Open Refine is an easy-to-use software for data clean-up and exploration. With the imported csv.documents, the software could quickly categorize data using “genre-facet-text facet.” It is much easier than the Excel sheet to sort and track the data. The data duplicates were usually caused by minor typo like a extra space, which could be easily fixed.

Through the plays.csv exploration, I can tell that comedy was the most popular form of play at Comedie-francaise while the Bourgeois tragedy was the least popular. The registers.csv is a little bit more challenging to explore because we need to sort numerial facets (e.g. weekdays/register number) using the text facet. Therefore, if I want to investigate days that have register number below or equal to 10, I need to scroll the list and click data sets 1-10 to filter the exact data. It would be better if we could cluster the data by a particular pattern (e.g. register number below 10, 10-100, 100-200, above 200) in an earlier stage.
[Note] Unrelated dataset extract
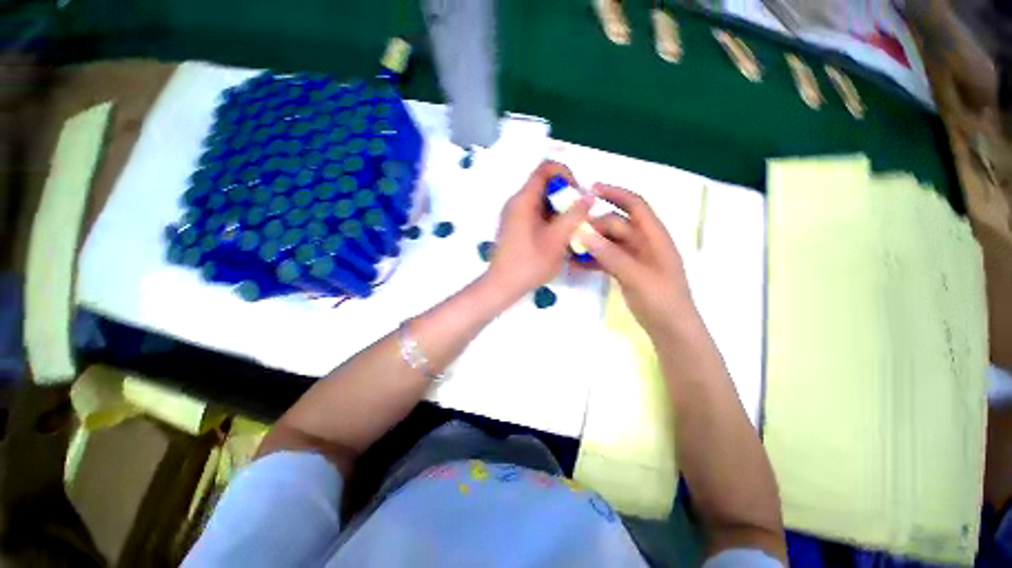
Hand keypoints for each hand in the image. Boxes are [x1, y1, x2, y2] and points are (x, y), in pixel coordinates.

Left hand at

I also want to cross-examine the data to see if weekday/weekend or seasons have an impact on the register number.

Some of my interesting findings are:

Register number was above 200 in Jan and Feb.
91 days have a register number below or equal to 10 people. The register number may not be affected by weekday/weekend because the data was evenly distributed through Monday-Sunday.
Yet, the register number was affected by seasons. April was off-season because it had low register number in general. The first day of May, June, July, August, September, and October were also dull days because they all had the lowest register number-1.